Your goal –
Only one stretch of the records below is wanted: the lines from the one holding "17: (154, 38, 16.55)" through the one holding "29: (472, 209, 33.17)". Return it exactly, both ends included.

(Records from a data source)

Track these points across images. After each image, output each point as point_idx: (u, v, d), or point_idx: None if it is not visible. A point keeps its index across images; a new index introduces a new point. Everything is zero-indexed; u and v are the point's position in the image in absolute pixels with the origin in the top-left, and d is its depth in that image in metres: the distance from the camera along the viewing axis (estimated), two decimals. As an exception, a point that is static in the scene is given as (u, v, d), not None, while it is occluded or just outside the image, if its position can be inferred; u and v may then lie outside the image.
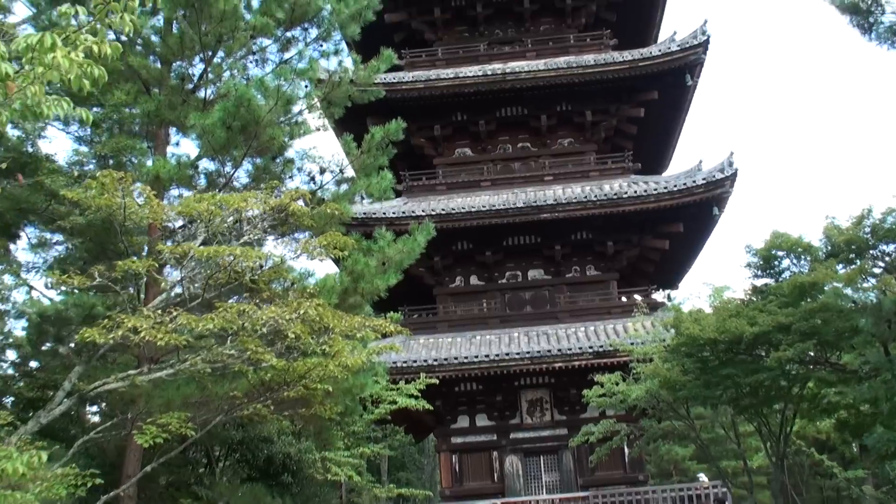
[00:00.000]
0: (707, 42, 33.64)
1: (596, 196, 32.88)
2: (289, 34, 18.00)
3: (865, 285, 20.03)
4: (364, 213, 32.05)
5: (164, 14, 15.65)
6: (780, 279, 20.83)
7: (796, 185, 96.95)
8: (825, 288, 19.14)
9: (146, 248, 16.12)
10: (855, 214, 20.61)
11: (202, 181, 16.73)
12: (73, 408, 15.73)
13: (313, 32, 18.15)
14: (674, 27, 43.13)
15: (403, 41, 37.35)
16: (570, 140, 36.70)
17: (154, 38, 16.55)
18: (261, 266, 13.51)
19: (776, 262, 21.14)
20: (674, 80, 34.21)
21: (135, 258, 12.73)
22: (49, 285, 19.06)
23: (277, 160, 16.55)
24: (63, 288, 18.25)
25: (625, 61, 34.14)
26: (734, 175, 32.28)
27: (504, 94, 35.19)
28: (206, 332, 12.32)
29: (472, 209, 33.17)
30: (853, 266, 20.17)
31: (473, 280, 35.58)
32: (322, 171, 17.78)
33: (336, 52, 18.35)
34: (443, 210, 33.13)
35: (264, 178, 16.02)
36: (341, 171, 17.98)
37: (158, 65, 17.19)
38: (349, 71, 18.29)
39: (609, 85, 34.88)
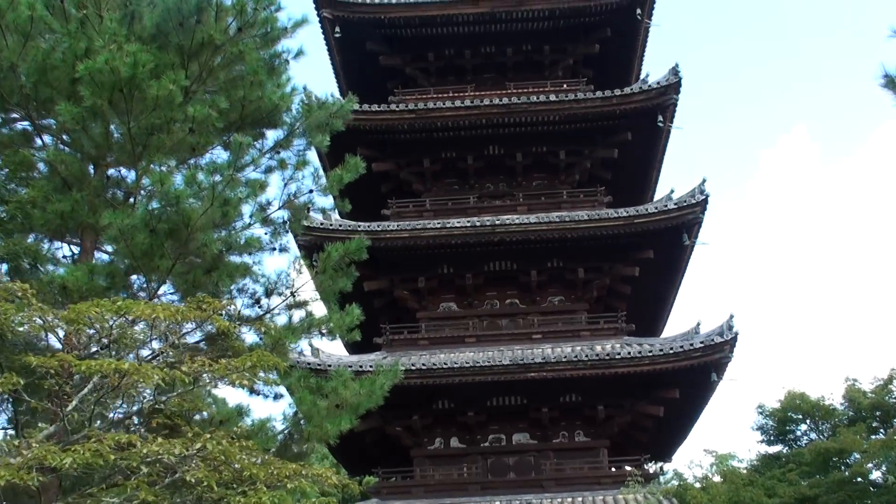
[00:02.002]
0: (706, 201, 31.06)
1: (587, 356, 29.70)
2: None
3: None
4: (338, 366, 28.73)
5: (87, 102, 12.82)
6: (797, 445, 17.58)
7: (798, 342, 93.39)
8: (853, 457, 15.89)
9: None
10: (880, 376, 17.57)
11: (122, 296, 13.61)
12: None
13: (271, 137, 15.35)
14: (672, 182, 40.70)
15: (391, 191, 34.83)
16: (561, 298, 33.67)
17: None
18: (166, 390, 10.21)
19: (792, 427, 17.90)
20: (671, 240, 31.48)
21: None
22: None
23: (212, 274, 13.46)
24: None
25: (620, 217, 31.45)
26: (734, 339, 29.15)
27: (493, 248, 32.35)
28: (69, 470, 8.96)
29: (455, 365, 29.95)
30: (880, 434, 16.95)
31: (454, 442, 31.96)
32: (268, 294, 14.64)
33: (298, 164, 15.43)
34: (423, 365, 29.93)
35: (194, 292, 12.89)
36: (293, 294, 14.85)
37: (91, 167, 14.34)
38: (308, 180, 15.27)
39: (603, 242, 32.09)
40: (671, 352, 29.39)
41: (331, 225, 31.69)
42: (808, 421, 17.47)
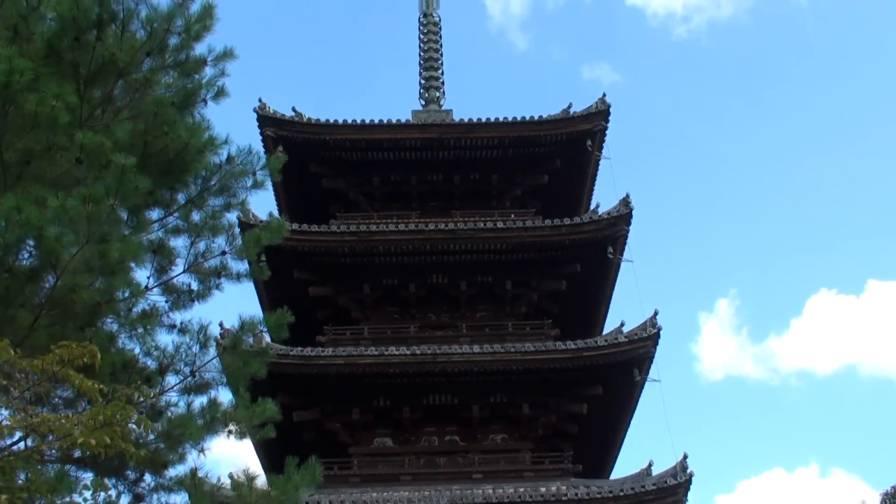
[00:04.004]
0: (658, 335, 28.69)
1: (531, 496, 26.61)
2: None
3: None
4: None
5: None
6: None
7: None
8: None
9: None
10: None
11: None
12: None
13: (182, 195, 12.66)
14: (621, 315, 38.38)
15: (327, 318, 32.05)
16: (504, 436, 30.64)
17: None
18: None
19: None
20: (621, 375, 28.92)
21: None
22: None
23: (85, 331, 10.57)
24: None
25: (568, 350, 28.91)
26: (689, 480, 26.40)
27: (433, 380, 29.49)
28: None
29: (388, 504, 26.70)
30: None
31: None
32: (162, 370, 11.68)
33: (211, 218, 12.62)
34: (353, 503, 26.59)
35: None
36: (193, 373, 11.91)
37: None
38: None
39: (550, 376, 29.45)
40: (621, 495, 26.53)
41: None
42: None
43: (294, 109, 32.60)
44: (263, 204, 34.78)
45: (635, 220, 30.38)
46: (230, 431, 13.06)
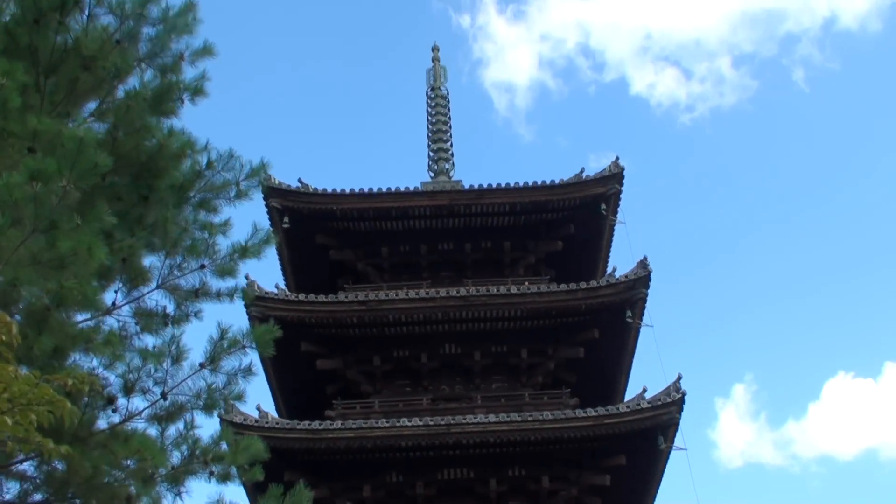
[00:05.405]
0: (682, 401, 26.85)
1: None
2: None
3: None
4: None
5: None
6: None
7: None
8: None
9: None
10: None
11: None
12: None
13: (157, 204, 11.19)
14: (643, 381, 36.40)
15: (336, 393, 30.30)
16: (524, 511, 28.56)
17: None
18: None
19: None
20: (645, 444, 27.01)
21: None
22: None
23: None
24: None
25: (588, 418, 27.07)
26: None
27: (447, 452, 27.62)
28: None
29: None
30: None
31: None
32: (128, 389, 10.02)
33: (190, 244, 11.16)
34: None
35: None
36: (164, 395, 10.24)
37: None
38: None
39: (570, 446, 27.58)
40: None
41: (266, 423, 27.16)
42: None
43: (300, 181, 31.39)
44: (269, 276, 33.73)
45: (650, 299, 28.75)
46: (212, 473, 11.29)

Result of this task –
17: (154, 38, 16.55)
18: (261, 266, 13.51)
19: (776, 262, 21.14)
20: (674, 80, 34.21)
21: (135, 258, 12.73)
22: (49, 285, 19.06)
23: (277, 160, 16.55)
24: (63, 288, 18.25)
25: (625, 61, 34.14)
26: (734, 175, 32.28)
27: (504, 94, 35.19)
28: (206, 332, 12.32)
29: (472, 209, 33.17)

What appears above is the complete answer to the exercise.